Marshal of Albania
- Reign: 1304–1319
- Predecessor: Andrea I Muzaka
- Successor: Post abolished.
- House: Blinishti
- Father: Vlado Blinishti

= Gulielm Blinishti =

Albanian noble

Gulielm Blinishti ( 1279–1319) was an Albanian nobleman of the Blinishti family which held lands across northern Albania during the 13th and 14th centuries. Gulielm is recorded for the first time in 1279 as having been captured by the Angevin authorities and sent to Brindisi as a prisoner on the accusation of treachery alongside other Albanian nobles such as Gjon Muzaka, Dhimitër Zogu, and his father Vlado Blinishti. It is known that in 1279 Vlado was imprisoned by the captain of Durazzo, Johannes Scoctus, possibly on the grounds of violating the agreement reached between Charles I of Anjou and the Albanian nobles in 1274, as well as his increasing political ties to the Kingdom of Serbia, where he obtained the title of kaznac.
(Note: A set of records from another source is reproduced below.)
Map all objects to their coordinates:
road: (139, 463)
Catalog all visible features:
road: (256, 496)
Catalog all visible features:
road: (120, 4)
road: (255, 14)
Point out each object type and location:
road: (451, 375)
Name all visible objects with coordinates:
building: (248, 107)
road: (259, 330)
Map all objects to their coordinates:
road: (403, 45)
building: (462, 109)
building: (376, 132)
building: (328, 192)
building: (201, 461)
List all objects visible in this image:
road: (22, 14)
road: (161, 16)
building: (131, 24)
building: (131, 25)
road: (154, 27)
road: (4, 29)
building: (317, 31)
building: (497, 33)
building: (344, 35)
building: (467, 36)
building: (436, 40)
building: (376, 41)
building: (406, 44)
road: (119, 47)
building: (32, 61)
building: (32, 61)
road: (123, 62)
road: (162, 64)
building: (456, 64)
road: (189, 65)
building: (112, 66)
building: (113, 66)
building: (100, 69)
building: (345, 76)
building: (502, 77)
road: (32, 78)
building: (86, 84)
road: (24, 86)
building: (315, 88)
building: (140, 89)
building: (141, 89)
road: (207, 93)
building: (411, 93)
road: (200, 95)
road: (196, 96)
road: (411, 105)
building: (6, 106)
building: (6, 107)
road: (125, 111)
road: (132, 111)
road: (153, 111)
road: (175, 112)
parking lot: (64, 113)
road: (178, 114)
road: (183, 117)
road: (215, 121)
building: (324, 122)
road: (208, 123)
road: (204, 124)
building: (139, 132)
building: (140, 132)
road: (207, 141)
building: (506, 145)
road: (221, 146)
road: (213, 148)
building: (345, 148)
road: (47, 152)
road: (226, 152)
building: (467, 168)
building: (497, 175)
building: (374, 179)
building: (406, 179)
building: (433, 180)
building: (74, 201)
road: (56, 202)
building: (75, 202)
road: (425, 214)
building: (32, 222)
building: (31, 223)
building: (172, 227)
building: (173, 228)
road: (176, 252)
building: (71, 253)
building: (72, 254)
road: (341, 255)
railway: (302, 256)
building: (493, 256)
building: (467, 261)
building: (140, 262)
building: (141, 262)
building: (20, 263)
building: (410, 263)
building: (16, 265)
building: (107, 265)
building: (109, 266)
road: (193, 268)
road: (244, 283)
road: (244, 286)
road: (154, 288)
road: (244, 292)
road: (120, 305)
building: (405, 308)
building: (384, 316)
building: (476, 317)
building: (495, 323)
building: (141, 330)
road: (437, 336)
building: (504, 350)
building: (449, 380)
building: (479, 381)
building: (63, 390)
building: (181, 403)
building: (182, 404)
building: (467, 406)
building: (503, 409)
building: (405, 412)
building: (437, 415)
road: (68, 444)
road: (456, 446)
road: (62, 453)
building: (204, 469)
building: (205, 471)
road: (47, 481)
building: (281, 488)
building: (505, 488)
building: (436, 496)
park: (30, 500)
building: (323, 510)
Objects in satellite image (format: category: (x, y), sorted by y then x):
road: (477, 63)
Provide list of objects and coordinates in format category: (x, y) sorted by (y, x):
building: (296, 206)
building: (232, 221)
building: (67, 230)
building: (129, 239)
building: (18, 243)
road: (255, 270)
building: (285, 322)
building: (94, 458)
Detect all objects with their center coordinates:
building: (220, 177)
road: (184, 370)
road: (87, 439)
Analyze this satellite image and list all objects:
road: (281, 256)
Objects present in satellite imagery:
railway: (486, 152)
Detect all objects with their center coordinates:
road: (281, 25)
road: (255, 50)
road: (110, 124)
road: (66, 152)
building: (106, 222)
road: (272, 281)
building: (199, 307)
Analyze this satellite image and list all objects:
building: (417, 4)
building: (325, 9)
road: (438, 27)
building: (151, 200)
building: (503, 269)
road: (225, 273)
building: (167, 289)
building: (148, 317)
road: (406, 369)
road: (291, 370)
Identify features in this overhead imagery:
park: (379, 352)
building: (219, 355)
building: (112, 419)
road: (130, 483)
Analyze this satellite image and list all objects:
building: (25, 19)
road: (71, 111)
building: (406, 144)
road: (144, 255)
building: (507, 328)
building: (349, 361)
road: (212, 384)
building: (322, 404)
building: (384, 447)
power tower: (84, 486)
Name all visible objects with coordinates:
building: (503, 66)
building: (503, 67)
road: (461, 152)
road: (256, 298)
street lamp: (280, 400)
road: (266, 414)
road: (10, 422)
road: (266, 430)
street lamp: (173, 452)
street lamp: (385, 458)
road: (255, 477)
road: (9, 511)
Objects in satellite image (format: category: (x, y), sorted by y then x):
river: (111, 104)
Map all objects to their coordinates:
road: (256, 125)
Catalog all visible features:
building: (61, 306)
However, in 1304 Vlado would accept Angevin vassalage and consequently earn the title of comes while Gulielm would be appointed the marshal of Albania's forces (marascallum regni albanie) by Philip I of Taranto and his father Charles II of Naples. A papal bull of 1319 mentions Gulielm with the Byzantine title of prothosevastus, indicating his previous position and rank.